AVS 50th International Symposium
    Biomaterial Interfaces Wednesday Sessions
       Session BI-WeP

Paper BI-WeP9
Multilayers of Functionalized Liposomes for Improved SPR Analysis of Transmembrane Proteins

Wednesday, November 5, 2003, 11:00 am, Room Hall A-C

Session: Poster Session
Presenter: A. Granéli, Chalmers University of Technology, Sweden
Authors: A. Granéli, Chalmers University of Technology, Sweden
F. Höök, Chalmers University of Technology, Sweden
Correspondent: Click to Email
The cell membrane consists of a large fraction of transmembrane proteins, which mediates and performs a large number of reactions taking place in the cell membrane or at the cell membrane surface. All transmembrane proteins consist of a hydrophobic part that transverse the bilayer, which make most of them insoluble in water and therefore difficult to study. Accordingly, functional studies of individual transmembrane proteins generally require dissolving or reconstituting procedures, such as the use of detergents or incorporation in lipid assemblies such as proteoliposomes.
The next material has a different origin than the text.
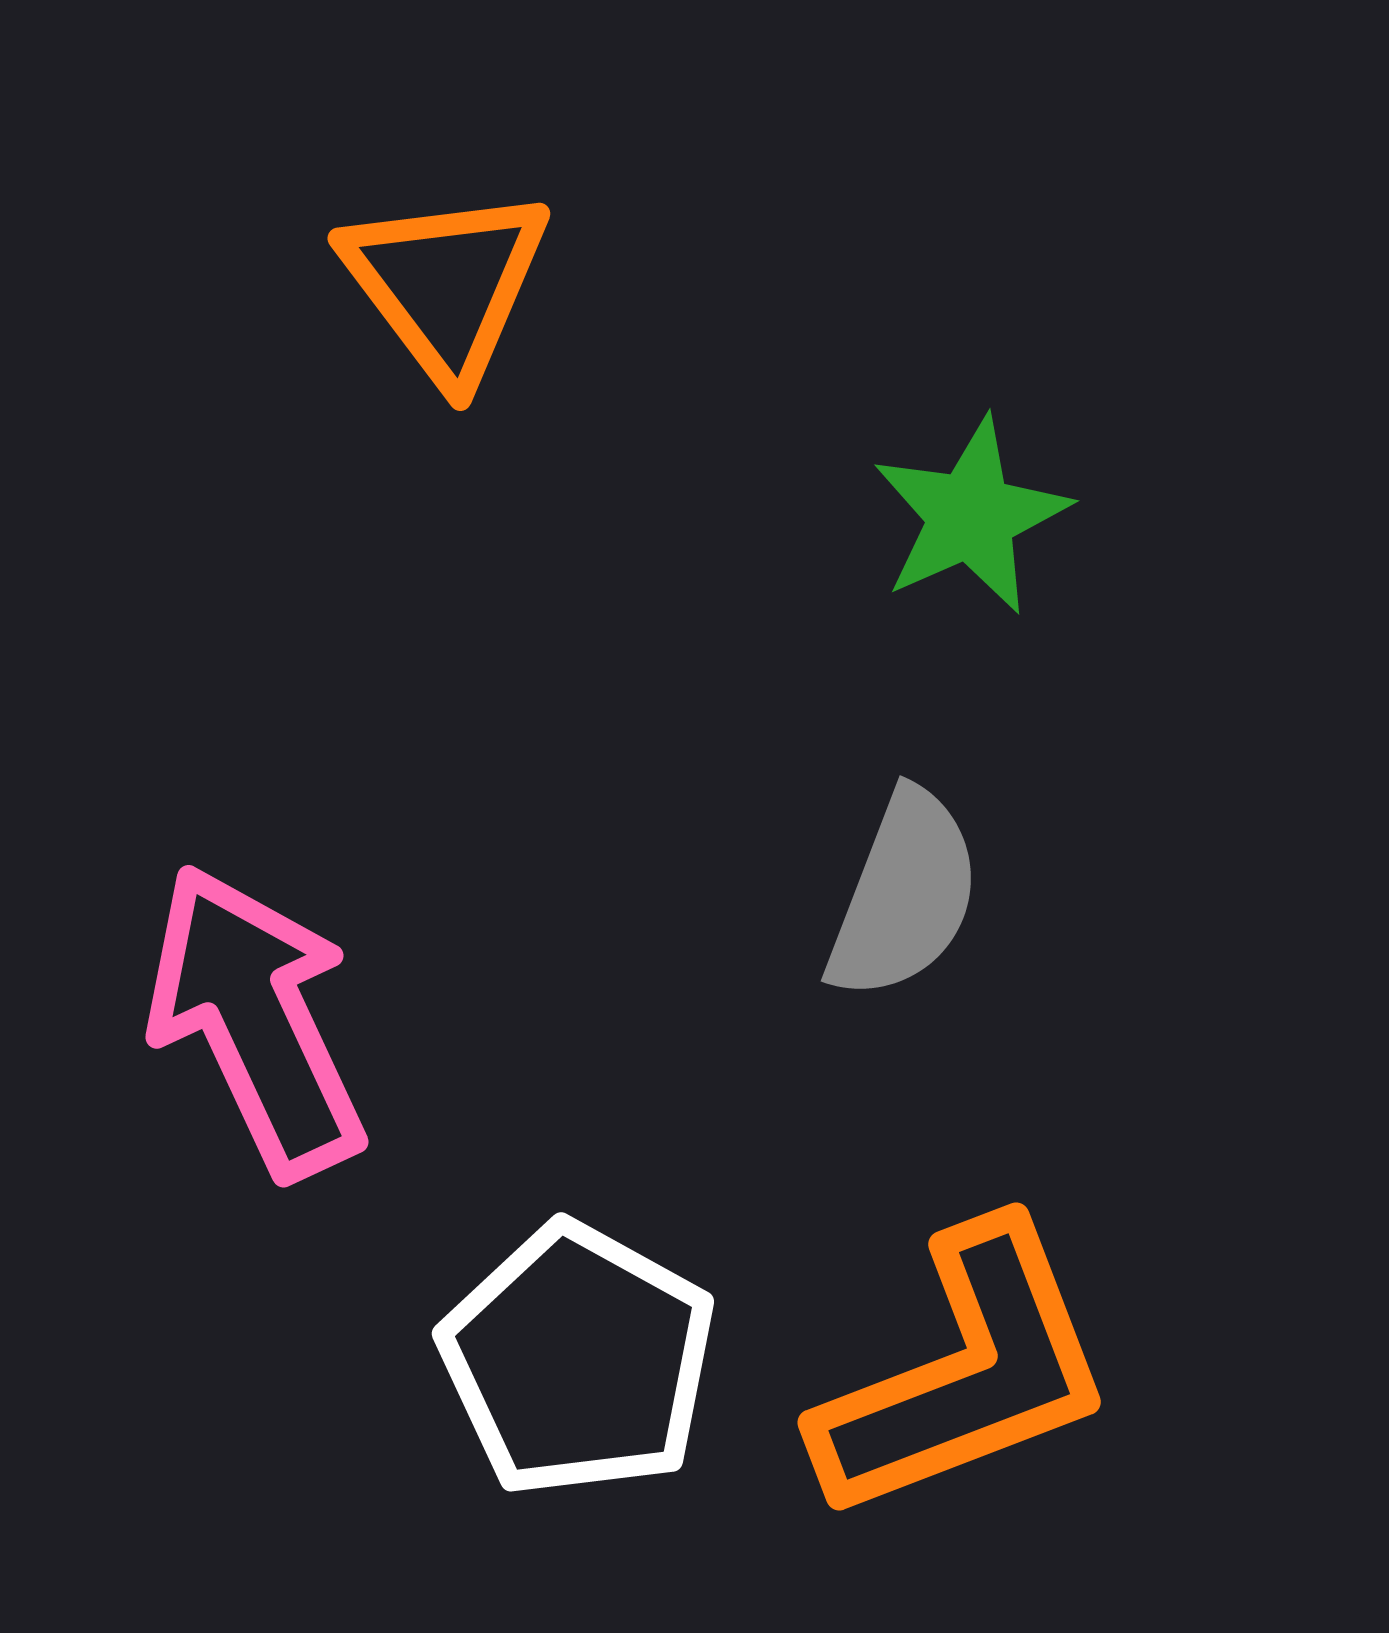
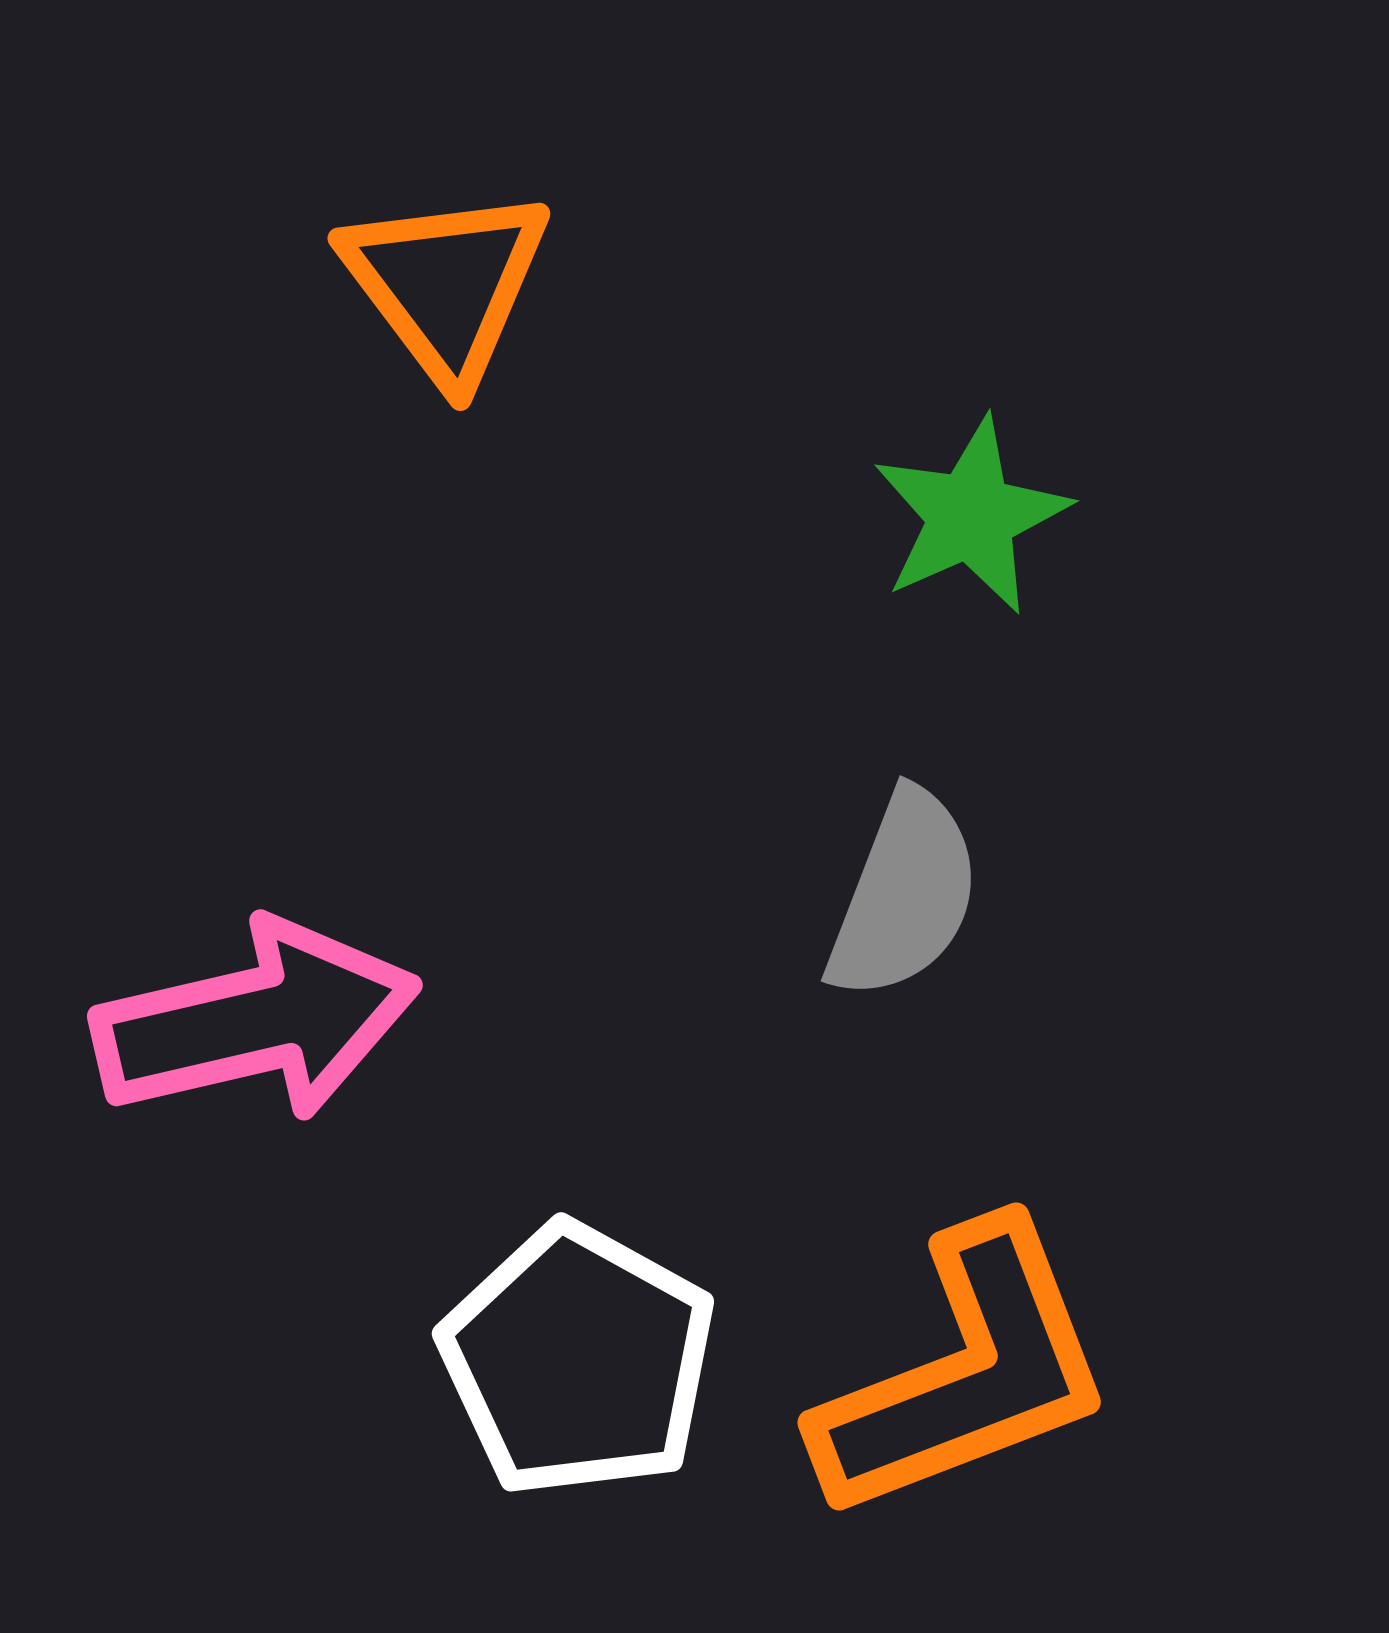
pink arrow: rotated 102 degrees clockwise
In biosensing applications, including drug screening and medical diagnostics, as well as for fundamental studies of transmembrane proteins, surface-based techniques have turned out to be important analytical tools. Application of such techniques require that the proteins are immobilized on a solid surface, which often tends to have a negative influence on the protein activity. The necessity of having the transmembrane proteins residing in lipid membranes complicates immobilization of sufficient amounts of protein. To allow the use of surface analytical tools for studies of transmembrane proteins, protocols that enhance the amount of immobilized protein, thus the signal, are required. For that purpose, we have developed a strategy where multilayers of proteoliposomes are immobilized on Au or SiO@sub 2@ surfaces, proven versatile for studies of ligand-interaction kinetics using the quartz crystal microbalance with dissipation monitoring (QCM-D) and surface plasmon resonance (SPR) techniques. This was achieved by utilizing a DNA-modified surface, to which proteoliposomes modified with complementary DNA was immobilized; a process that was possible to repeat up to at least 6 layers, thus allowing the use of the full sensing depth of QCM-D and SPR. Signal-amplification using the liposome multilayer approach was proven via dissociation or binding from/to the transmembrane protein transhydrogenase.